Três homens e uma mulher foram presos no final da manhã de ontem, em Marau, acusados de integrar a quadrilha que roubava carros na região para trocar por mercadorias contrabandeadas do Paraguai, que havia sido desmantelada pela Polícia Civil na manhã de quarta-feira (4). Os quatro detidos foram recolhidos ao Presídio Regional de Passo Fundo e devem responder por crime de formação de quadrilha e contrabando. A ação foi da Defrec (Delegacia Especializada em Furtos, Roubos, Entorpecentes e Capturas) com apoio da Delegacia de Marau.
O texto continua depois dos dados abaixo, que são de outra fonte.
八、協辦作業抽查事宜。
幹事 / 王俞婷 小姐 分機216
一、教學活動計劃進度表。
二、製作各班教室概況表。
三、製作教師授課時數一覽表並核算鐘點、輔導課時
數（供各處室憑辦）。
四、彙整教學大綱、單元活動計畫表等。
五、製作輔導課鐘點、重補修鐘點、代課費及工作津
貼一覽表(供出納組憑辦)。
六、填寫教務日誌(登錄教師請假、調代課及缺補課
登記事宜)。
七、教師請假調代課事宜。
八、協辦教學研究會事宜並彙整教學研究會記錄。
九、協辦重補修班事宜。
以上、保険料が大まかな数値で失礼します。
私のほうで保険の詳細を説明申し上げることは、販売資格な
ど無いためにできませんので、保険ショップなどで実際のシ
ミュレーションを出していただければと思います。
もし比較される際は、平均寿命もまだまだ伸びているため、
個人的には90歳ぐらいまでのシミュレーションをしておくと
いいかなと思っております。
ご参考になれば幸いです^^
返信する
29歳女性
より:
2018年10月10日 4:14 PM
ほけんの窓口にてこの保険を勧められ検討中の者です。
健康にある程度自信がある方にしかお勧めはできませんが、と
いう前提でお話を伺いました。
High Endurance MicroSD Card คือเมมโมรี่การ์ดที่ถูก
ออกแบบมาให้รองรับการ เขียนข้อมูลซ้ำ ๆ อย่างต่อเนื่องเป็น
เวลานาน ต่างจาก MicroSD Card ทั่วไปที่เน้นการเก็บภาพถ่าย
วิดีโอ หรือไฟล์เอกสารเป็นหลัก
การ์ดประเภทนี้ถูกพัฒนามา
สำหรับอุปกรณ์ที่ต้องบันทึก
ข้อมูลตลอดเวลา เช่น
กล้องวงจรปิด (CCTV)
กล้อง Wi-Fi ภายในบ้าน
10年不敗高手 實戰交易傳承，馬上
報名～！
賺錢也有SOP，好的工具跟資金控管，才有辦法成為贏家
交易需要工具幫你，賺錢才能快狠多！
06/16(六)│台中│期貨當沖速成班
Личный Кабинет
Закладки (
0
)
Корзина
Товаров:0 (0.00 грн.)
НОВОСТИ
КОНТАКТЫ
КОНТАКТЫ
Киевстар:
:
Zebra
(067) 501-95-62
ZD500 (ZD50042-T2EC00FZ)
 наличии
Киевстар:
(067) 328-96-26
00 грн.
Na operação, os policiais encontraram em um motel às margens da ERS-324, duas camionetes carregadas com cigarros contrabandeados. Foram mais de 3 mil pacotes apreendidos, que estavam escondidos nos veículos. Segundo as informações da polícia, a mercadoria servia como moeda de troca e seria entregue à quadrilha em permuta aos automóveis que eram roubados na região de Passo Fundo. Cada caixa de cigarros, com 50 pacotes, adquirida no Paraguai por R$ 231, era revendida no comércio local por pelo menos R$ 434. O valor da carga renderia a quadrilha mais de R$ 26 mil.
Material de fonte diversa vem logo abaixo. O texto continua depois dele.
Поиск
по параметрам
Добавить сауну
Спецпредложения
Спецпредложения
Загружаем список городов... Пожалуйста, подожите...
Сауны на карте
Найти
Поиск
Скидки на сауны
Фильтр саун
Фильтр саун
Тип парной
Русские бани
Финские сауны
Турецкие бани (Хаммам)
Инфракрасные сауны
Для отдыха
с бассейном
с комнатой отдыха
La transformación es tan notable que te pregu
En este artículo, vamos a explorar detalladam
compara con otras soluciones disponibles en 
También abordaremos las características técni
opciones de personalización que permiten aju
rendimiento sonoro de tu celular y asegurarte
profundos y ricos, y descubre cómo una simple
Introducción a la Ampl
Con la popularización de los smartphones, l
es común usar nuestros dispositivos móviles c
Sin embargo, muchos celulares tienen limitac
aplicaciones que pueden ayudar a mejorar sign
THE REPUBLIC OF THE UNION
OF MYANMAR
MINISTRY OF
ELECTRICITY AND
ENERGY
Veículos apreendidos e prisões
A Defrec também apreendeu as duas camionetes, uma Saveiro Surf com placas de Rosário do Sul e uma Fiat Strada com placas de Curitiba (PR). Os dois motoristas foram presos. O proprietário da carga foi encontrado em um hotel na saída para Vila Maria e também foi preso. O carro dele, um Astra com placas de Cascavel (PR) foi apreendido pela polícia. Uma mulher que acompanhava o trio também foi detida e autuada. Todos moravam em Foz do Iguaçu (PR).

A operação de quarta-feira
Quinze pessoas foram presas na manhã de quarta-feira na megaoperação da Polícia Civil. Elas são acusadas de integrar a quadrilha especializada no roubo de carga e de automóveis na região, principalmente em Passo Fundo. Foram dezenas de crimes apurados pela polícia desde o mês de maio, todos cometidos pela organização criminosa. Em muitos dos casos, as vítimas eram feitas reféns, e até agredidas, e depois liberadas em locais ermos.
Os carros eram previamente encomendados para a quadrilha que, depois de identificar as possíveis vítimas, agia atendendo as especificações de modelo, marca e cor. Trabalharam na Operação Lagoão, 17 delegados e 118 agentes da Polícia Civil de diversas delegacias de Passo Fundo e de cidades vizinhas. Foram empregadas 40 viaturas. A polícia cumpriu dez mandados de busca e apreensão e 15 de prisão preventiva. Com a ação de ontem sobe para 19 o número de presos envolvidos na quadrilha.